Was I the one coddling myself now?

Refusing to see the truth in our situation because I wanted to stay in my perfect bubble where I was happily married to the man of my dreams. The truth was something I could deal with now, but would my brothers be able to?

Ha. Not likely. They’d have Arkadi’s head off his neck before I could get two words out, because they’d believe they were protecting me. It was infuriating.

But they were still my brothers, and I loved them. It wasn’t right to keep them in the dark, let them continue to go crazy with worry. At that point, it felt like lying, and that was something I never did, not even when it meant I’d get my ass chewed as a teenager. It was time to confront this head-on, even if it meant bursting the bubble.

That night, when Arkadi came home, I waited until we were done with dinner. We had a cook who left us enough meals for two or three days, and I’d been enjoying heating them up and plating them, pretending I was a chef when I could barely make toast. I had been pretending about a lot of things lately, and it was time to stop.

After getting up and placing the fresh apple pie slice in front of him, he asked why I wasn’t having any dessert. My sweet tooth was legendary, but this one question I was about to ask had stolen my appetite.

“Are you okay?” he asked, taking my hand. He was half-teasing, but as soon as he noticed I was probably green based onhow my stomach was churning, he frowned and gave me his full attention.

“I still feel like a prisoner,” I blurted. Nothing like just ripping the band-aid off. I didn’t like the pain that sparked in his eyes, but I kept going. “I want to see my brothers. Or at least call them and tell them I’m all right.”

That prospect was making me feel as queasy as confronting Arkadi, maybe more so. They were going to flip their lids, and possibly never speak to me again. But I had to do what was right, no matter the consequences. If I were going to be the bridge between our families, it had to start now.

“I need more time,” he said. “You’ll have to wait a little longer, I’m afraid.” He tried to pull my hand to his lips, but I tugged it out of his grasp.

“How much longer?”

He shrugged, getting cagey and trying to change the subject. I didn’t like that at all. What was he hiding? I thought we had been sharing everything with each other since we got back, but apparently not.
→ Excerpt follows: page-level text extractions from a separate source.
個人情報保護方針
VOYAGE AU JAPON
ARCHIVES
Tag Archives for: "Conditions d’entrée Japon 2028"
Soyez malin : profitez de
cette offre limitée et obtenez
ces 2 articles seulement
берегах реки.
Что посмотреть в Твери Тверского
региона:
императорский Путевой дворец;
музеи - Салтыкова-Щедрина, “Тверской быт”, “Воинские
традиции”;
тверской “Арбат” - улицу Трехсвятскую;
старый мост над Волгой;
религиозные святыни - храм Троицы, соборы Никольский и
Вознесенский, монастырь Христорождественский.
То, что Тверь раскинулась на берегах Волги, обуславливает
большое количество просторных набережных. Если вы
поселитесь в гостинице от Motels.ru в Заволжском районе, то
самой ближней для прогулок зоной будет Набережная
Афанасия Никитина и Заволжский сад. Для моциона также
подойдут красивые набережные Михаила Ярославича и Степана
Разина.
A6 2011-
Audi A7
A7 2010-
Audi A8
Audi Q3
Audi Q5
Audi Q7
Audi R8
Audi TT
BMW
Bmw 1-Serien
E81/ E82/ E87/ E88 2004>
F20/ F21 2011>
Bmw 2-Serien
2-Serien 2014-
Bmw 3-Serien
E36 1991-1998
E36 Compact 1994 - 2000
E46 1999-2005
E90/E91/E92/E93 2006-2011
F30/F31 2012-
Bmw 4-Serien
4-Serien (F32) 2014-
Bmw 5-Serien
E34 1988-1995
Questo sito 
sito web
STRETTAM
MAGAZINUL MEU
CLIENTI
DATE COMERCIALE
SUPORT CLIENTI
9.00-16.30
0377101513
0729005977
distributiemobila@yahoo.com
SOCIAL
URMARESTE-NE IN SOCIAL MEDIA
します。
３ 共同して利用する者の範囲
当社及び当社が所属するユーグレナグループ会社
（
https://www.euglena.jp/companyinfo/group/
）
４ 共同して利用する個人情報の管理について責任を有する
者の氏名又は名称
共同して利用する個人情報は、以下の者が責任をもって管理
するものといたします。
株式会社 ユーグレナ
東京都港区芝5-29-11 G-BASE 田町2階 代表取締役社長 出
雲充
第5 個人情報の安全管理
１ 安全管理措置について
I stood up, slapping the dirty dishes on top of one another and crashing them into the sink before running the water at full blast.

“Mila,” he said sternly.

I shook my head, ignoring his pleas to talk to him. Unless we were going to discuss when I could meet my brothers, there was nothing to say as far as I was concerned. As I loaded the dishes into the washer, he finally gave up and left the kitchen. I considered moving into one of the many guest bedrooms for the night, but that seemed cowardly, and I was honestly too disappointed and hurt for a big fight.

When I finally made my way back into our room, hours later, he was still awake, propped up against some pillows and reading a book. I scuttled past him to the bathroom but couldn’t hang out there all night, so after a long shower, I entered the bedroom with my head held high.

Damn it, he was still awake.

“Are we going to talk about this?” he asked, putting his book on the bedside table.